**Entries taken from a collection**
○ ○ ○ ○

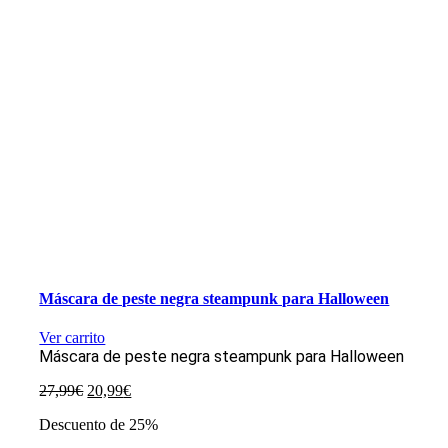
Máscara de peste negra steampunk para Halloween
Ver carrito
Máscara de peste negra steampunk para Halloween
El
El
27,99
€
20,99
€
precio
precio
Descuento de 25%
original
actual
era:
es:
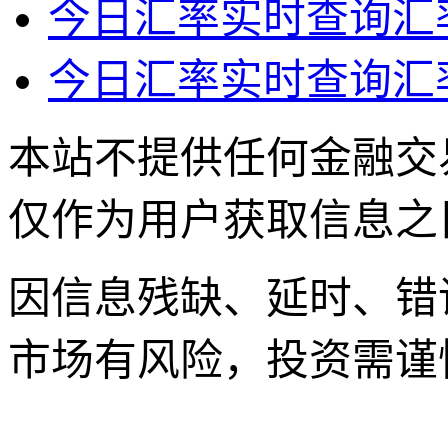
今日汇率实时查询汇
今日汇率实时查询汇
本站不提供任何金融交
仅作为用户获取信息之
因信息残缺、延时、错
市场有风险，投资需谨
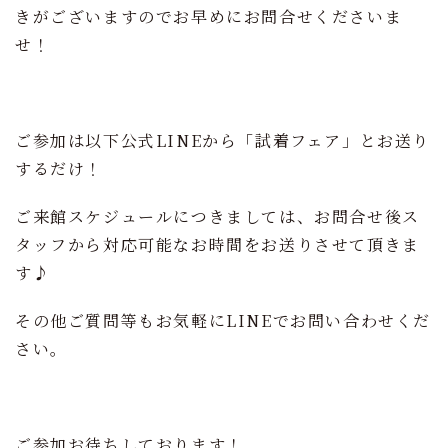
きがございますのでお早めにお問合せくださいま
せ！
ご参加は以下公式LINEから「試着フェア」とお送り
するだけ！
ご来館スケジュールにつきましては、お問合せ後ス
タッフから対応可能なお時間をお送りさせて頂きま
す♪
その他ご質問等もお気軽にLINEでお問い合わせくだ
さい。
ご参加お待ちしております！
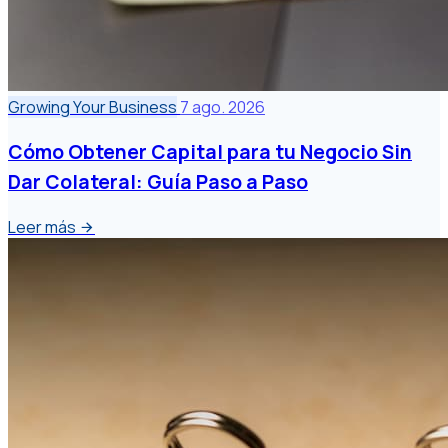
Growing Your Business
7 ago. 2026
Cómo Obtener Capital para tu Negocio Sin
Dar Colateral: Guía Paso a Paso
Leer más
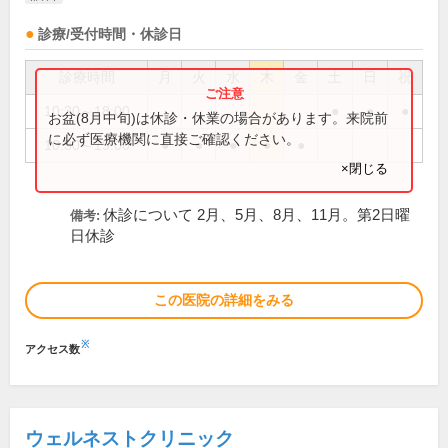
診療/受付時間・休診日
診療時間
月
火
水
木
金
土
日
祝
10:30～18:00
●
●
●
お盆(8月中旬)は休診・休業の場合があります。来院前
に必ず医療機関に直接ご確認ください。
10:30～19:00
●
●
●
●
●
×閉じる
休診について 2月、5月、8月、11月。第2日曜
備考:
日休診
この医院の詳細をみる
※
アクセス数
ウェルネストクリニック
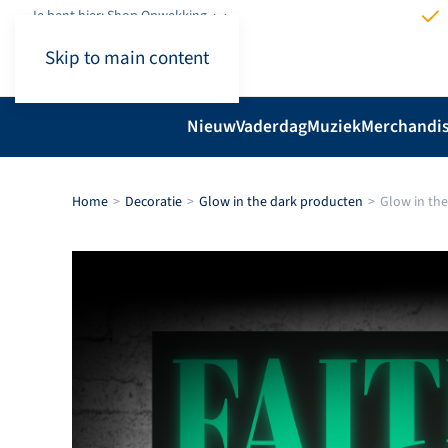
Je bent hier: Shop.Opwekking
Skip to main content
Nieuw
Vaderdag
Muziek
Merchandi
Home
Decoratie
Glow in the dark producten
Glow in the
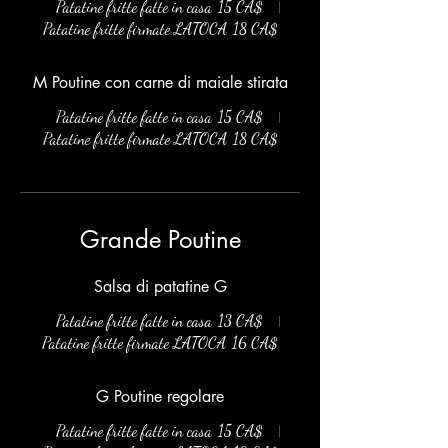
Patatine fritte fatte in casa
15 CA$
Patatine fritte firmate LATOCA
18 CA$
M Poutine con carne di maiale stirata
Patatine fritte fatte in casa
15 CA$
Patatine fritte firmate LATOCA
18 CA$
Grande Poutine
Salsa di patatine G
Patatine fritte fatte in casa
13 CA$
Patatine fritte firmate LATOCA
16 CA$
G Poutine regolare
Patatine fritte fatte in casa
15 CA$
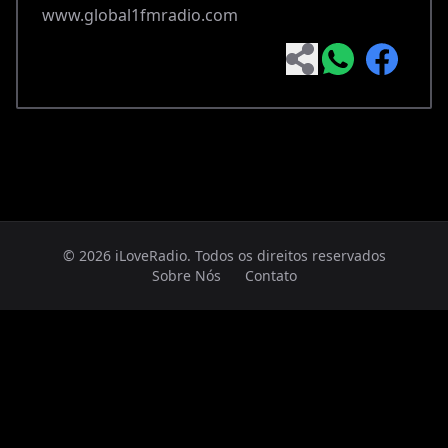
www.global1fmradio.com
© 2026 iLoveRadio. Todos os direitos reservados
Sobre Nós
Contato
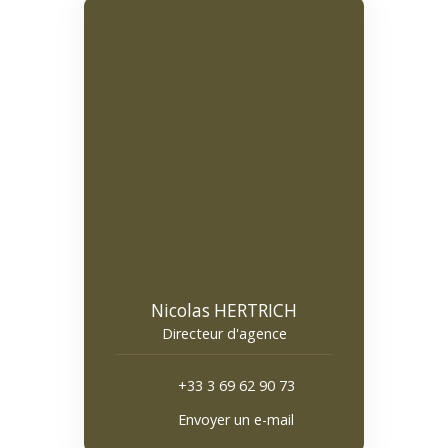
Nicolas HERTRICH
Directeur d'agence
+33 3 69 62 90 73
Envoyer un e-mail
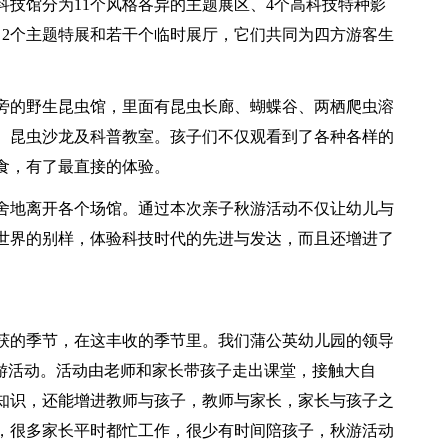
技馆分为11个风格各异的主题展区、4个高科技特种影
、2个主题特展和若干个临时展厅，它们共同为四方游客生
旁的野生昆虫馆，里面有昆虫长廊、蝴蝶谷、两栖爬虫溶
、昆虫沙龙及科普教室。孩子们不仅观看到了各种各样的
食，有了最直接的体验。
舍地离开各个场馆。通过本次亲子秋游活动不仅让幼儿与
世界的别样，体验科技时代的先进与发达，而且还增进了
获的季节，在这丰收的季节里。我们蒲公英幼儿园的领导
秋游活动。活动由老师和家长带孩子走出课堂，接触大自
知识，还能增进教师与孩子，教师与家长，家长与孩子之
，很多家长平时都忙工作，很少有时间陪孩子，秋游活动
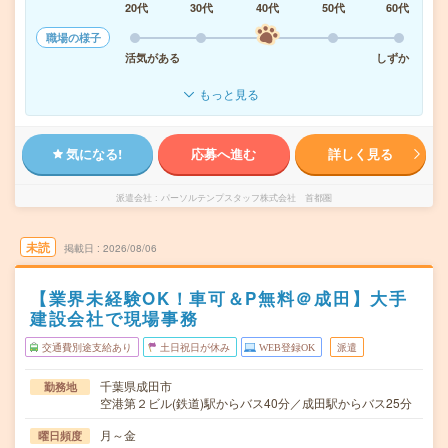
20代
30代
40代
50代
60代
職場の様子
活気がある
しずか
もっと見る
気になる!
応募へ進む
詳しく見る
派遣会社
パーソルテンプスタッフ株式会社 首都圏
未読
掲載日
2026/08/06
【業界未経験OK！車可＆P無料＠成田】大手
建設会社で現場事務
交通費別途支給あり
土日祝日が休み
WEB登録OK
派遣
千葉県成田市
勤務地
空港第２ビル(鉄道)駅からバス40分／成田駅からバス25分
月～金
曜日頻度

○ ○ ○ ○

**WORK TO BE COMPLETED**
Please quote everything from the line containing "www.global1fmradio.com" down to the line containing "Envoyer un e-mail", both included, and leave the pictures out of your answer.

**EXERCISE ANSWER**
www.global1fmradio.com
© 2026 iLoveRadio. Todos os direitos reservados
Sobre Nós
Contato
Nicolas HERTRICH
Directeur d'agence
+33 3 69 62 90 73
Envoyer un e-mail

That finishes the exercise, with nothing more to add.